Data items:
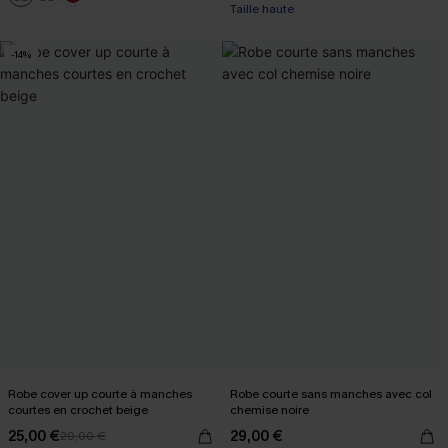
Taille haute
-14%
Robe cover up courte à manches
Robe courte sans manches avec col
courtes en crochet beige
chemise noire
25,00 €
29,00 €
29,00 €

TASK DESCRIPTION:
Pull every line of text from the records and reproduce each one word for word. Leave the pictures out of your answer.

EXPECTED ANSWER:
Taille haute
-14%
Robe cover up courte à manches
Robe courte sans manches avec col
courtes en crochet beige
chemise noire
25,00 €
29,00 €
29,00 €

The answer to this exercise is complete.